ACTION ITEM: Output the lines below exactly, please, from the first line until the line with "Emocionantes", counting both.

Data extracted from a collection:
################
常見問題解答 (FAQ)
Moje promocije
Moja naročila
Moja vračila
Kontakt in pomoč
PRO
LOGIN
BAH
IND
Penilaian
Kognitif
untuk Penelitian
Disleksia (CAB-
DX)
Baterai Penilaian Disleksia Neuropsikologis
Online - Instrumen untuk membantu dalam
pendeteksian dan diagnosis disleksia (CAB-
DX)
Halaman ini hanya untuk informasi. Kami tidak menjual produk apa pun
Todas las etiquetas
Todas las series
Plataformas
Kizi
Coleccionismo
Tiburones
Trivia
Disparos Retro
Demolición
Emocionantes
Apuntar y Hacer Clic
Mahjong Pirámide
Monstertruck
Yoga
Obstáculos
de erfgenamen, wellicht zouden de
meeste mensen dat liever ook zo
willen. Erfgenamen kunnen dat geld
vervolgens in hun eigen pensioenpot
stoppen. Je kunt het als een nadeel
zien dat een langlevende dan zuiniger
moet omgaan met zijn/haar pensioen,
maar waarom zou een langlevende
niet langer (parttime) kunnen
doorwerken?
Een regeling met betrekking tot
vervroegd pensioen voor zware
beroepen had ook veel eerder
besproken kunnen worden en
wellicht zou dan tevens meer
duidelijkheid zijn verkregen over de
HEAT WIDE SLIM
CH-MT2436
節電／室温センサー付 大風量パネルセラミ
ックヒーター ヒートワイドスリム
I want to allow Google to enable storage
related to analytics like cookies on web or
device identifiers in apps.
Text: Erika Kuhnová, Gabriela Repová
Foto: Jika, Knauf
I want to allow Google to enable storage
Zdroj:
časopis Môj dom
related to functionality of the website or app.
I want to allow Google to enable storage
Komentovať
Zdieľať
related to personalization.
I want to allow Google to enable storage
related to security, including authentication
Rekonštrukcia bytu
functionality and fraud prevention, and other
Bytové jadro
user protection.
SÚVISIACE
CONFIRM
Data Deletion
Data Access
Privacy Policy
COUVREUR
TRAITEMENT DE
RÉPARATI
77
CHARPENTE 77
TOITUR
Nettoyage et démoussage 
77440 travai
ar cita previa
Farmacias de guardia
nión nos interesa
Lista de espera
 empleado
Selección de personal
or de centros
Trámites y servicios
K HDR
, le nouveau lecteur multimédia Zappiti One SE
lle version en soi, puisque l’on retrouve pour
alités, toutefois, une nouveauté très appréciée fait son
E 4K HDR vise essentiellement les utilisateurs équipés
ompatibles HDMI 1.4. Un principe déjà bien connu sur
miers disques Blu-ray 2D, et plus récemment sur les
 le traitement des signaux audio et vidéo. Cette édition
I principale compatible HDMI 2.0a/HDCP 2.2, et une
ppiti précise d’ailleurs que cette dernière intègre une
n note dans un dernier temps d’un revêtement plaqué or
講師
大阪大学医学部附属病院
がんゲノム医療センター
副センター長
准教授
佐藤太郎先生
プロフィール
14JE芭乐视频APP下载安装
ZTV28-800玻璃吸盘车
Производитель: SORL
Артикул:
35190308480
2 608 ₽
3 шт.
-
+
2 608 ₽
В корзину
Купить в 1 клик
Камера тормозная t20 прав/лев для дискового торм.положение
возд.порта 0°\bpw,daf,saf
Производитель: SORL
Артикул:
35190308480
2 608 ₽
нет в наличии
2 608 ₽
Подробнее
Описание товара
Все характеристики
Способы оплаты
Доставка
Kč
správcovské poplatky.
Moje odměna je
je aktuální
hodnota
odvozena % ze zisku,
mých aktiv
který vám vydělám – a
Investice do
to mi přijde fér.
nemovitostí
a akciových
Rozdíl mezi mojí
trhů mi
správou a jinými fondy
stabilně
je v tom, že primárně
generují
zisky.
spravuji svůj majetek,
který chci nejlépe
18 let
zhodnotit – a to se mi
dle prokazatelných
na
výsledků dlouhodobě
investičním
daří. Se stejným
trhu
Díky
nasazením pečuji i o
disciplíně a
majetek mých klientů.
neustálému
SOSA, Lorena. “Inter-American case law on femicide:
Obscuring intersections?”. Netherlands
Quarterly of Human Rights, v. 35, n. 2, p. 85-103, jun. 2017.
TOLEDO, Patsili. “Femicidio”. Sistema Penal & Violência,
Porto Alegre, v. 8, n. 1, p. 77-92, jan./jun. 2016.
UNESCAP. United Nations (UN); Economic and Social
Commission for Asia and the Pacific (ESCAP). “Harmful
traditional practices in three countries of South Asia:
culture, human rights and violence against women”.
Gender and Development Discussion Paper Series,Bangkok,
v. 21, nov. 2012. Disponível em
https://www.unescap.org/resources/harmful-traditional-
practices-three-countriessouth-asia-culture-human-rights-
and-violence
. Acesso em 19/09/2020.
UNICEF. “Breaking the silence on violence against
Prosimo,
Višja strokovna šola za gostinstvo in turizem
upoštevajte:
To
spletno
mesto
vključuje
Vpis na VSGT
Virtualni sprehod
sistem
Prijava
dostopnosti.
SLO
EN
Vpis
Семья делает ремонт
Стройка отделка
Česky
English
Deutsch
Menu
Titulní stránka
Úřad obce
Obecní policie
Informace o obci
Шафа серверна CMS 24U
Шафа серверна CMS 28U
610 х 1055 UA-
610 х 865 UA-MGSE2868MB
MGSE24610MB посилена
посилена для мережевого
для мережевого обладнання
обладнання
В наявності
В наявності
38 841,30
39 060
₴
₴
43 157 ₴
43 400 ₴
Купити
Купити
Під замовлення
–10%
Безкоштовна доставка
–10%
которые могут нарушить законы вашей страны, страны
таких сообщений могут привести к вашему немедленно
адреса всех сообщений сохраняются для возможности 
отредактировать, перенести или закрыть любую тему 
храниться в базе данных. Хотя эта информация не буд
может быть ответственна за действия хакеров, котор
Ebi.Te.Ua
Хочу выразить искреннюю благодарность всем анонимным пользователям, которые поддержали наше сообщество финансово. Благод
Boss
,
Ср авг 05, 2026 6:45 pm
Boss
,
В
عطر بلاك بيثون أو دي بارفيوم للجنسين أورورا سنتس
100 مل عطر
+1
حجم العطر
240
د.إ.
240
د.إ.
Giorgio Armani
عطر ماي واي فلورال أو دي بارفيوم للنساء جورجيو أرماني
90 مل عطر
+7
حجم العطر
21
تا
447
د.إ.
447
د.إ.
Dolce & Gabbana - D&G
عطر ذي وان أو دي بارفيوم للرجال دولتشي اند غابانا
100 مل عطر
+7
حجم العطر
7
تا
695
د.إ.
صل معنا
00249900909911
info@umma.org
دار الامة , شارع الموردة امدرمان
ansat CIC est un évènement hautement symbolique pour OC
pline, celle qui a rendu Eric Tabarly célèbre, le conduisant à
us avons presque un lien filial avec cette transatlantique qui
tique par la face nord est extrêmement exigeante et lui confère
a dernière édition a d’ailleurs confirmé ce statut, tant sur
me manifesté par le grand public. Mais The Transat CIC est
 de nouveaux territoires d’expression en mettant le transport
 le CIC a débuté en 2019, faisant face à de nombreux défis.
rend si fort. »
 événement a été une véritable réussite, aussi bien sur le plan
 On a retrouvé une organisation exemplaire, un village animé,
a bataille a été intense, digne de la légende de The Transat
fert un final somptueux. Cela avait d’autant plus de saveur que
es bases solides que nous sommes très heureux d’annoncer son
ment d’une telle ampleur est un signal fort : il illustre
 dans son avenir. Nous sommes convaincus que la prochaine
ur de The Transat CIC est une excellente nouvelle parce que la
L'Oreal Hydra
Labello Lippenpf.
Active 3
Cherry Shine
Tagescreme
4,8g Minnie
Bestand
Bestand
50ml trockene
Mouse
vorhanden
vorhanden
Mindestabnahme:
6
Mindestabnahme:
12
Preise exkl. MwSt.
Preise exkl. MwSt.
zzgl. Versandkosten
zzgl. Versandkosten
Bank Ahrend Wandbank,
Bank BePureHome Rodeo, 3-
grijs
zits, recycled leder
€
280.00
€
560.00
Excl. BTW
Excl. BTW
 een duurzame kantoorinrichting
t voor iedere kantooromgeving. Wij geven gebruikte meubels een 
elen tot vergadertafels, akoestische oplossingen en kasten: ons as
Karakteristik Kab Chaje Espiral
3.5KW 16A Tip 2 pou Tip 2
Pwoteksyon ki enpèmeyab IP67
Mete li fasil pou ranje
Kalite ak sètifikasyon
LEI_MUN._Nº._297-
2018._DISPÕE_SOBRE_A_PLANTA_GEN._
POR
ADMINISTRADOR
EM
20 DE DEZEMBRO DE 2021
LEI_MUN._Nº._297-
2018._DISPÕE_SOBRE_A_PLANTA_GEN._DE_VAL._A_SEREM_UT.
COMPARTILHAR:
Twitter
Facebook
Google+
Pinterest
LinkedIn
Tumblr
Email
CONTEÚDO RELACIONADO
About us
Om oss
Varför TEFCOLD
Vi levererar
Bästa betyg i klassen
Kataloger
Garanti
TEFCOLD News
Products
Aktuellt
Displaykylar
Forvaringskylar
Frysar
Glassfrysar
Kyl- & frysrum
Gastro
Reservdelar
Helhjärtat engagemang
################
ANSWER TO THE EXERCISE:
常見問題解答 (FAQ)
Moje promocije
Moja naročila
Moja vračila
Kontakt in pomoč
PRO
LOGIN
BAH
IND
Penilaian
Kognitif
untuk Penelitian
Disleksia (CAB-
DX)
Baterai Penilaian Disleksia Neuropsikologis
Online - Instrumen untuk membantu dalam
pendeteksian dan diagnosis disleksia (CAB-
DX)
Halaman ini hanya untuk informasi. Kami tidak menjual produk apa pun
Todas las etiquetas
Todas las series
Plataformas
Kizi
Coleccionismo
Tiburones
Trivia
Disparos Retro
Demolición
Emocionantes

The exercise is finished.